*Work instruction A*. In the rows, swap "mongodbimage" for "mongo_images" wherever it occurs. Start at the line that has "## Star History" and continue through the final line of the rows, returning only those lines with everything else unchanged and the pictures left out.

-- Text under study follows --

What is a Vector?

Introduction

In mathematics and physics, you will find many different definitions of the term vector. These definitions are related, but not equivalent. Thus, it is important to understand what exactly is meant by the term vector in a certain context.

This document showcases the possible meanings of the term vector to highlight the differences and similarities of the individual definitions. This is done by repeatedly providing and discussing specific vector definitions. In this way, one can clearly see a certain “evolution of viewpoints”. I think this is quite an enjoyable and entertaining way to discuss this topic.

Understanding the differences of vector definitions is also a great way to sharpen the general understanding of vectors and related things. In particular, understanding certain aspects of vectors is a good starting point to understand the term tensor.

General Notes

In the normal case, the definition of the term vector refers to the concept of a field. Informally speaking, a field is a set of numbers with associated arithmetic operations addition, subtraction, multiplication and division. By far the most important examples of fields are the following:

The set of real numbers, denoted \(\mathbb{R}\)
The set of complex numbers, denoted \(\mathbb{C}\)

To keep things simple, we will always use \(\mathbb{R}\) in the following discussion. But you should keep in mind that the whole discussion could also be done with \(\mathbb{C}\).

Some vector definitions are also based on a geometric space. To keep things simple, we will always use Euclidean space in the following discussions, which will be called “physical space”. You can think of it as our “normal” 2D or 3D space. But this is also a simplification, because there are also generalizations like the relativistic spacetime, where vectors are quite important, too.

Definition 1: List of items

A def1 vector is a finite list of items of the same type.

Explanation:

This definition only demands a list of items, where the order of the items matters. As a special case, the items could be of course real or complex numbers, but this is not required. In addition, the definition does not require the existence of operations, which can be applied to vectors.

This vector definition is very different from the usual definition in mathematics. It is nevertheless interesting to see how diverse the term vector is used. One example where the term vector is used this way is the Vector class in Java.

Definition 2: List of numbers with operations

The items of the set \(V := \mathbb{R}^n\) are called def2 vectors, if the following holds:

There is an add operation which adds two def2 vectors by adding the corresponding numbers within the vectors.
There is a scale operation which multiplies a number and a def2 vector by multiplying each number within the vector with that given number.

The individual numbers are called components of the vector.

Explanation:

A def2 vector is a list of numbers, i.e. a special case of a def1 vector. But in addition, add and scale operations must be defined as described above. The add operation is only defined for two vectors with the same number of components.

def2 vectors are often written as rows or columns, held together by parentheses, for example:

\[ v = \begin{pmatrix} v_1 \\ v_2 \end{pmatrix} \]

\[ w = \begin{pmatrix} w_1 & w_2 \end{pmatrix} \]

In this case, \(v\) is called a column vector and \(w\) is called a row vector.

One example where vectors are defined this way is Wikipedia: Row and column vectors.

Please note that there is no practical difference between row vectors and column vectors so far. A practical difference arises when you interpret these vectors as special kinds of matrices and use them as operands in matrix multiplications.

By convention, a “normal” vector is written as a column vector.

-- Text under study concluded --
-- Exercise inputs follows --

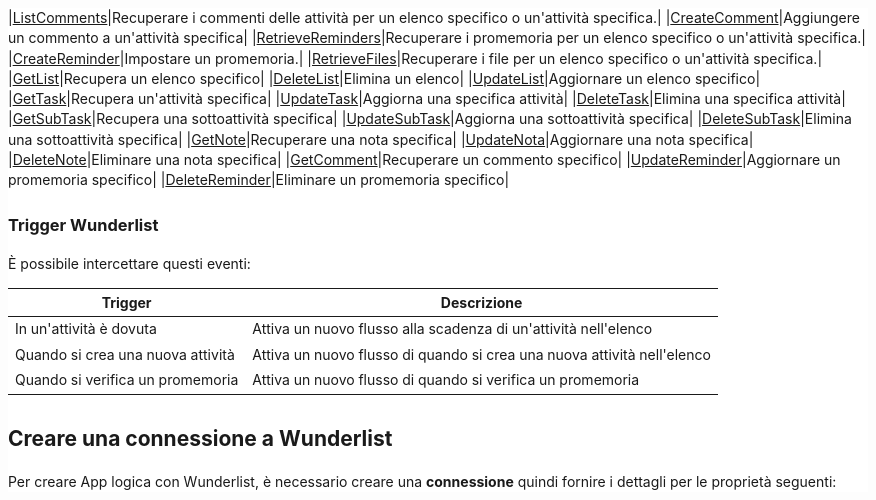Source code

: |[ListComments](connectors-create-api-wunderlist.md#listcomments)|Recuperare i commenti delle attività per un elenco specifico o un'attività specifica.|
|[CreateComment](connectors-create-api-wunderlist.md#createcomment)|Aggiungere un commento a un'attività specifica|
|[RetrieveReminders](connectors-create-api-wunderlist.md#retrievereminders)|Recuperare i promemoria per un elenco specifico o un'attività specifica.|
|[CreateReminder](connectors-create-api-wunderlist.md#createreminder)|Impostare un promemoria.|
|[RetrieveFiles](connectors-create-api-wunderlist.md#retrievefiles)|Recuperare i file per un elenco specifico o un'attività specifica.|
|[GetList](connectors-create-api-wunderlist.md#getlist)|Recupera un elenco specifico|
|[DeleteList](connectors-create-api-wunderlist.md#deletelist)|Elimina un elenco|
|[UpdateList](connectors-create-api-wunderlist.md#updatelist)|Aggiornare un elenco specifico|
|[GetTask](connectors-create-api-wunderlist.md#gettask)|Recupera un'attività specifica|
|[UpdateTask](connectors-create-api-wunderlist.md#updatetask)|Aggiorna una specifica attività|
|[DeleteTask](connectors-create-api-wunderlist.md#deletetask)|Elimina una specifica attività|
|[GetSubTask](connectors-create-api-wunderlist.md#getsubtask)|Recupera una sottoattività specifica|
|[UpdateSubTask](connectors-create-api-wunderlist.md#updatesubtask)|Aggiorna una sottoattività specifica|
|[DeleteSubTask](connectors-create-api-wunderlist.md#deletesubtask)|Elimina una sottoattività specifica|
|[GetNote](connectors-create-api-wunderlist.md#getnote)|Recuperare una nota specifica|
|[UpdateNota](connectors-create-api-wunderlist.md#updatenote)|Aggiornare una nota specifica|
|[DeleteNote](connectors-create-api-wunderlist.md#deletenote)|Eliminare una nota specifica|
|[GetComment](connectors-create-api-wunderlist.md#getcomment)|Recuperare un commento specifico|
|[UpdateReminder](connectors-create-api-wunderlist.md#updatereminder)|Aggiornare un promemoria specifico|
|[DeleteReminder](connectors-create-api-wunderlist.md#deletereminder)|Eliminare un promemoria specifico|
### <a name="wunderlist-triggers"></a>Trigger Wunderlist
È possibile intercettare questi eventi:

|Trigger | Descrizione|
|--- | ---|
|In un'attività è dovuta|Attiva un nuovo flusso alla scadenza di un'attività nell'elenco|
|Quando si crea una nuova attività|Attiva un nuovo flusso di quando si crea una nuova attività nell'elenco|
|Quando si verifica un promemoria|Attiva un nuovo flusso di quando si verifica un promemoria|


## <a name="create-a-connection-to-wunderlist"></a>Creare una connessione a Wunderlist
Per creare App logica con Wunderlist, è necessario creare una **connessione** quindi fornire i dettagli per le proprietà seguenti: 
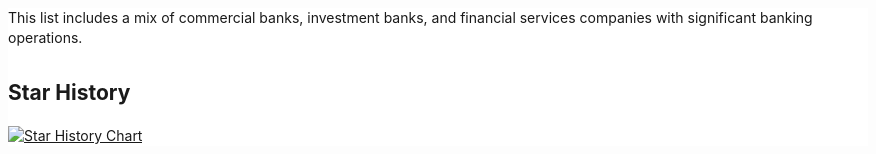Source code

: This list includes a mix of commercial banks, investment banks, and financial services companies with significant banking operations.

## Star History

[![Star History Chart](https://api.star-history.com/svg?repos=cybergeekgyan/Quant-Developers-Resources&type=Date)](https://www.star-history.com/#cybergeekgyan/Quant-Developers-Resources&Date)
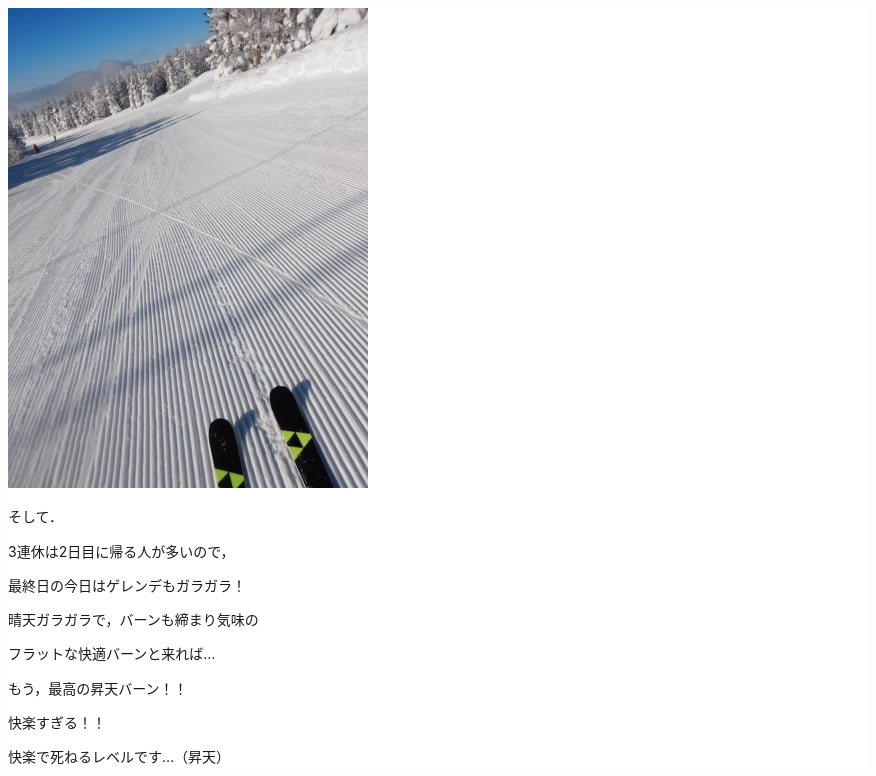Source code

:![e7c574b747b1c3a75259f1ca6480256e.jpg](images/e7c574b747b1c3a75259f1ca6480256e.jpg)







そして．


3連休は2日目に帰る人が多いので，


最終日の今日はゲレンデもガラガラ！


晴天ガラガラで，バーンも締まり気味の


フラットな快適バーンと来れば…


もう，最高の昇天バーン！！


快楽すぎる！！


快楽で死ねるレベルです…（昇天）



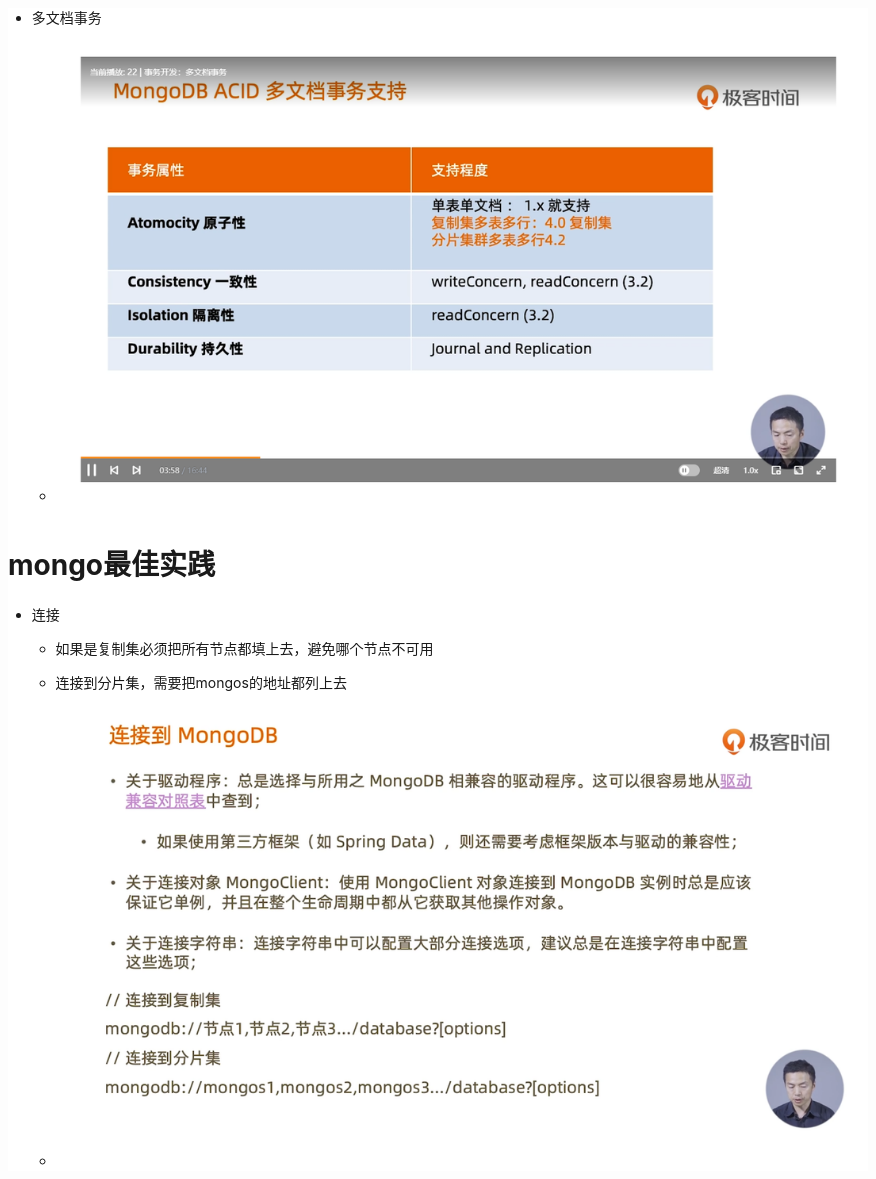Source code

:* 多文档事务

  * ![image-20250518235628538](./mongodbimage/事务.png)

# mongo最佳实践

* 连接

  * 如果是复制集必须把所有节点都填上去，避免哪个节点不可用

  * 连接到分片集，需要把mongos的地址都列上去

  * ![image-20250519001747067](./mongodbimage/mongodb连接.png)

-- Exercise inputs concluded --

*Work instruction B*. Summarize the text on vector definitions in two sentences.

*Final answer A*.
## Star History

[![Star History Chart](https://api.star-history.com/svg?repos=cybergeekgyan/Quant-Developers-Resources&type=Date)](https://www.star-history.com/#cybergeekgyan/Quant-Developers-Resources&Date)
Source code

:![e7c574b747b1c3a75259f1ca6480256e.jpg](images/e7c574b747b1c3a75259f1ca6480256e.jpg)







そして．


3連休は2日目に帰る人が多いので，


最終日の今日はゲレンデもガラガラ！


晴天ガラガラで，バーンも締まり気味の


フラットな快適バーンと来れば…


もう，最高の昇天バーン！！


快楽すぎる！！


快楽で死ねるレベルです…（昇天）



Source code

:* 多文档事务

  * ![image-20250518235628538](./mongo_images/事务.png)

# mongo最佳实践

* 连接

  * 如果是复制集必须把所有节点都填上去，避免哪个节点不可用

  * 连接到分片集，需要把mongos的地址都列上去

  * ![image-20250519001747067](./mongo_images/mongodb连接.png)

*Final answer B*. The term vector has several related but non-equivalent definitions in mathematics and physics, and the text examines them one at a time, using the real numbers and Euclidean space to keep things simple. It defines a def1 vector as a finite list of items of the same type and a def2 vector as a list of real numbers with add and scale operations, which is often written as a row or column vector, the column form being the convention for a "normal" vector.